Key Benefits of a Line of Commitment
- Simplified Closing: With a single set of closing costs, you’ll save on fees and reduce the time needed to secure financing.
- Permanently Financed: The Line of Commitment provides long-term financing, removing the need to re-apply for loans after construction.
- Favorable Terms: These lines often come with terms that benefit the borrower, helping the deal’s financial performance.
- Strengthening Your Relationship with the Bank: Building history with your lender can support future projects, giving your business credibility.
- Construction Management and Consulting: Banks and third-party construction managers offer valuable oversight, adding reassurance around valuations, income projections, and budget expectations.
The Process in a Nutshell
Here’s a simplified look at the typical steps involved in securing a Line of Commitment:
- Submit Initial Documents: The bank will need key paperwork—such as the purchase and sale agreement, project budget, cash flow projections, and city approvals.
- Bank-Ordered Due Diligence: Appraisals, title updates, environmental screening, and other necessary reports are ordered.
- Funding Structure: The bank will finance 75-80% of the purchase at closing, then cover up to 100% of the approved improvements.
Presenting your Deal to the Bank
To secure favorable terms, it’s essential to demonstrate the strength of your deal:
- Collateral: The property serves as collateral and it must be backed by a sufficient loan-to-value ratio (LTV). It is important to clearly communicate cap rates, comparable properties, budget, and sketches or plans if available.
- Cash Injection: Borrowers typically need to have a 10% cash investment, showing personal commitment to the deal. Document all contributions, including soft costs, to show your financial stake in the project.

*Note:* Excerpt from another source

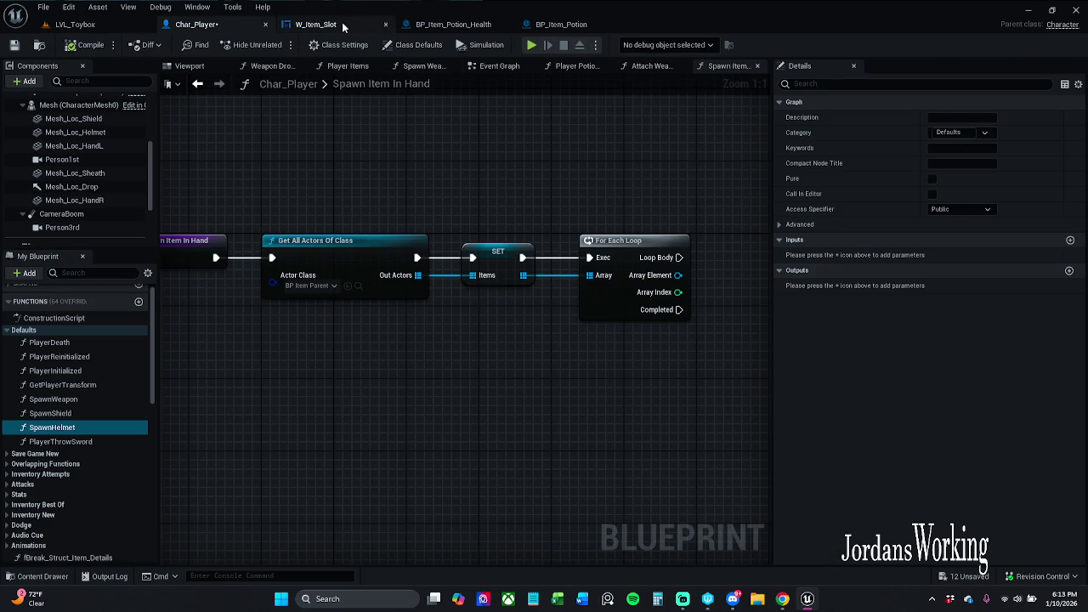
{"action": "left_click", "coordinate": [38, 577]}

- Cash Flow: Banks evaluate both individual project cash flow and overall cash flow of your portfolio. Base income projections on reliable sources, such as previous tax returns, market comps, and HUD data. Anticipate vacancy and capital expenditures as part of cash flow projections. Strengthen the case by including the financial health of your entire portfolio.
- Experience: Prior experience with similar projects can strengthen the borrower’s case. Share narratives on your business history and experience with similar projects, which can reassure lenders of your familiarity with the project type. Including a resume can be helpful.
- Construction Management: Quality general contractors, designs, and city approvals will also all play into bank considerations.
In short, a Line of Commitment is more than just financing—it’s a strategy that offers simplicity, long-term financial support, and credibility. By showcasing the strengths of your deal and business, you can work effectively with the bank and set your project up for success.